What would happen if reviewers reviewed less papers? Here’s my hypothesis: I suspect that instead of reviewers being 3x more likely to give Bs and Cs instead of As and Ds they would be 4x more likely to do so, because they wouldn’t have a good reference point for ‘average’ — everyone would be a lot more cautious in general. So the ‘ABBBCCCD’ choices become ‘ABBBBCCCCD’. This would reduce the number of papers with A, and increase the number of papers in the middle. (My simplistic model predicts what happened with the papers reviewed by the ERC quite accurately, which is scary…) Conversely, if reviewers would review more papers, this might have the opposite effect — reviewers might become more assertive on their positives and negatives. So something like ‘ABBCCD’. If we use that in the model, we end up with about half of the papers having an A, but an increase in the number of ‘clashes’ between reviewers, A-D papers. (Does that happen at POPL? I don’t know. The reviewing load is really high there, so my hypothesis could be put to the test.)

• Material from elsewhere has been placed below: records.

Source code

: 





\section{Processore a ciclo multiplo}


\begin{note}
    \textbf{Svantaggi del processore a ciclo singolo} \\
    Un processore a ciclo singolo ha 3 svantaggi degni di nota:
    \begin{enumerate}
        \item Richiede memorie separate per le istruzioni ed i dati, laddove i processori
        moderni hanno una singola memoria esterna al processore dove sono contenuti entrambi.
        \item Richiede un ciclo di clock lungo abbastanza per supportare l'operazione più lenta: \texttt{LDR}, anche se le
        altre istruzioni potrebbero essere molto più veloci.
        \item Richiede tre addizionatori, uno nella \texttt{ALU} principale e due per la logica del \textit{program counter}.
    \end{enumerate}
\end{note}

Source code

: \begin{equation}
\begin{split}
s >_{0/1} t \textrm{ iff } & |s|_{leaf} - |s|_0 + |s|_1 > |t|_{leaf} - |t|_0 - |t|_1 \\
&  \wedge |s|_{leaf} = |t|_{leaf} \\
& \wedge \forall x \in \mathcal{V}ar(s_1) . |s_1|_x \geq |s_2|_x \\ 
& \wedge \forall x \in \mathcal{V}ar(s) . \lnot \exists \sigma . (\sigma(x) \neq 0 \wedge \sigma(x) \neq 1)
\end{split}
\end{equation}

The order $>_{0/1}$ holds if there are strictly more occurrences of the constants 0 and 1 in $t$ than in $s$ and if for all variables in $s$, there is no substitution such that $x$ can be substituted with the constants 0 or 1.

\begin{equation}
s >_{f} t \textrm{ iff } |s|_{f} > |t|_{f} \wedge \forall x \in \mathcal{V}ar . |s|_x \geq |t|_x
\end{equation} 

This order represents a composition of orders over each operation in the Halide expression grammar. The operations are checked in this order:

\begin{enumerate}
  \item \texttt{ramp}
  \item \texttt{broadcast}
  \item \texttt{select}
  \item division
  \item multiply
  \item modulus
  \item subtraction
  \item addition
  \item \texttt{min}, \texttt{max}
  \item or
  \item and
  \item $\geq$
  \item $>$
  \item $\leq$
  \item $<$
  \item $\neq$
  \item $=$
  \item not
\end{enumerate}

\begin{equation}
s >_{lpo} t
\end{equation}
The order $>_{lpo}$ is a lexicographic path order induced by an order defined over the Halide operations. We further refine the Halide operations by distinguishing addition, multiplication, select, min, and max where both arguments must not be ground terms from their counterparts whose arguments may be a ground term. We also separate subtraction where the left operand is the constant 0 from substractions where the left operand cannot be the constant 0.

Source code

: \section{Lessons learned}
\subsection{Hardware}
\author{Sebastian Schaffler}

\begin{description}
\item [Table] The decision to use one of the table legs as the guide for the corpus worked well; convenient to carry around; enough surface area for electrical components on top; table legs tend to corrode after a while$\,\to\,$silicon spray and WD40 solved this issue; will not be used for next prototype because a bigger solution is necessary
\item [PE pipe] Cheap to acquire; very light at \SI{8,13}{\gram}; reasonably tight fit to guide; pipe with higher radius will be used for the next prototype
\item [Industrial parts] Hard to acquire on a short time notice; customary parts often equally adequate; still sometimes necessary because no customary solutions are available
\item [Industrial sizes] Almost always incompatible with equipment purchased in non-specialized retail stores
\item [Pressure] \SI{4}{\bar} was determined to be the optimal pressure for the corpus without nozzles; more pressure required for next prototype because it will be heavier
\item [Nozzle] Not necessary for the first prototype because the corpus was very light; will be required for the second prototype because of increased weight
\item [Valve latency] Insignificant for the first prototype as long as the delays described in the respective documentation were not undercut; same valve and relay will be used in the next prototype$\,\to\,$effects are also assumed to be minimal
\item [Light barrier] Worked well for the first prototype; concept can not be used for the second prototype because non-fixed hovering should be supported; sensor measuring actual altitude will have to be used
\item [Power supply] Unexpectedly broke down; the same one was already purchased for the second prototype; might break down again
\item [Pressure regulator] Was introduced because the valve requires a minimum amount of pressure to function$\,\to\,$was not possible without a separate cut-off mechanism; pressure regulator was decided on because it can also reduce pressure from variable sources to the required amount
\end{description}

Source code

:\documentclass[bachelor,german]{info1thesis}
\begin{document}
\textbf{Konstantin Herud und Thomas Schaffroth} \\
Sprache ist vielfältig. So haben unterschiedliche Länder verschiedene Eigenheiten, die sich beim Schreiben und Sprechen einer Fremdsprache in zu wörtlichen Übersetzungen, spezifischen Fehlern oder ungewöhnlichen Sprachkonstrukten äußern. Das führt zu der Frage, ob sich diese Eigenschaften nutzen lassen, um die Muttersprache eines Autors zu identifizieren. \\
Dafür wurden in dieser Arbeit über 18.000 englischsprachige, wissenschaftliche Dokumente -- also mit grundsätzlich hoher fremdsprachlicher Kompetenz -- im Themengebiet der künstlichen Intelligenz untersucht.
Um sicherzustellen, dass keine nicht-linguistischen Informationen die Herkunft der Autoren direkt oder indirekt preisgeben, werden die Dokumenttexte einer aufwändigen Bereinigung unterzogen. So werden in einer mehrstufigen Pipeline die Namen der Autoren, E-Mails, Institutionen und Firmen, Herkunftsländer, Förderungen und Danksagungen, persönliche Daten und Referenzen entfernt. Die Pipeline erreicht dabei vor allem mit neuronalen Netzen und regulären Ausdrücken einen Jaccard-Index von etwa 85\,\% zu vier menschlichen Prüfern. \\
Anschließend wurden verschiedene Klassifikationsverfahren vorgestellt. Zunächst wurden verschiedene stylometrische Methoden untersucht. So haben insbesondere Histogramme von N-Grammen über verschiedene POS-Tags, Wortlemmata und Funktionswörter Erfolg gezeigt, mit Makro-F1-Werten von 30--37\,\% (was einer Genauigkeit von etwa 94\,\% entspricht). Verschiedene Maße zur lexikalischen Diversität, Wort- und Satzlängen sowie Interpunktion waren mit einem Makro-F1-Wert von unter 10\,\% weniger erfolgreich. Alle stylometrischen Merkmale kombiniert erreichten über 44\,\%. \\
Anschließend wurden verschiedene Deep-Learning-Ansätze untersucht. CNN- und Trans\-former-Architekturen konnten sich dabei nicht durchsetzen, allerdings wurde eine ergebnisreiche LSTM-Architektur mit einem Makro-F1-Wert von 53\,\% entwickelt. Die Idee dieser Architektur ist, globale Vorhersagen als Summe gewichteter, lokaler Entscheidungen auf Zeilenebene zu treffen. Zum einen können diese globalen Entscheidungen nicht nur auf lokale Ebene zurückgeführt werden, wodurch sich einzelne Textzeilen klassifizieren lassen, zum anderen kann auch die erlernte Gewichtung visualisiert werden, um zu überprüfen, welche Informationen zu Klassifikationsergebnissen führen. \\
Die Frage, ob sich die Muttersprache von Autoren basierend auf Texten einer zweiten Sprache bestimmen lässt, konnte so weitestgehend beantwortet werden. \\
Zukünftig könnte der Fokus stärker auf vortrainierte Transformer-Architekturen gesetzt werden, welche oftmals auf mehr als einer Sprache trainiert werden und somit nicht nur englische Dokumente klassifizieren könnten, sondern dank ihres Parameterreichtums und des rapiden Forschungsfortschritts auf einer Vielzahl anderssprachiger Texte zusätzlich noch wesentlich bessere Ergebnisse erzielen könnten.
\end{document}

I’m not entirely sure what to make of all of this. I wanted to understand the gravitation towards 25%, and the generative model in those 8 lines of code sheds some light into it by simulating reviewers’ behavior in specific what-if scenarios. Models, obviously, are always an approximation of reality. I’m not sure the community wants to change anything; maybe everyone is happy with the 25-ish% acceptance rates. If we wanted to change something (that’s a big IF), this model makes it clear that there are a few concrete parameters that affect the dynamics of the process.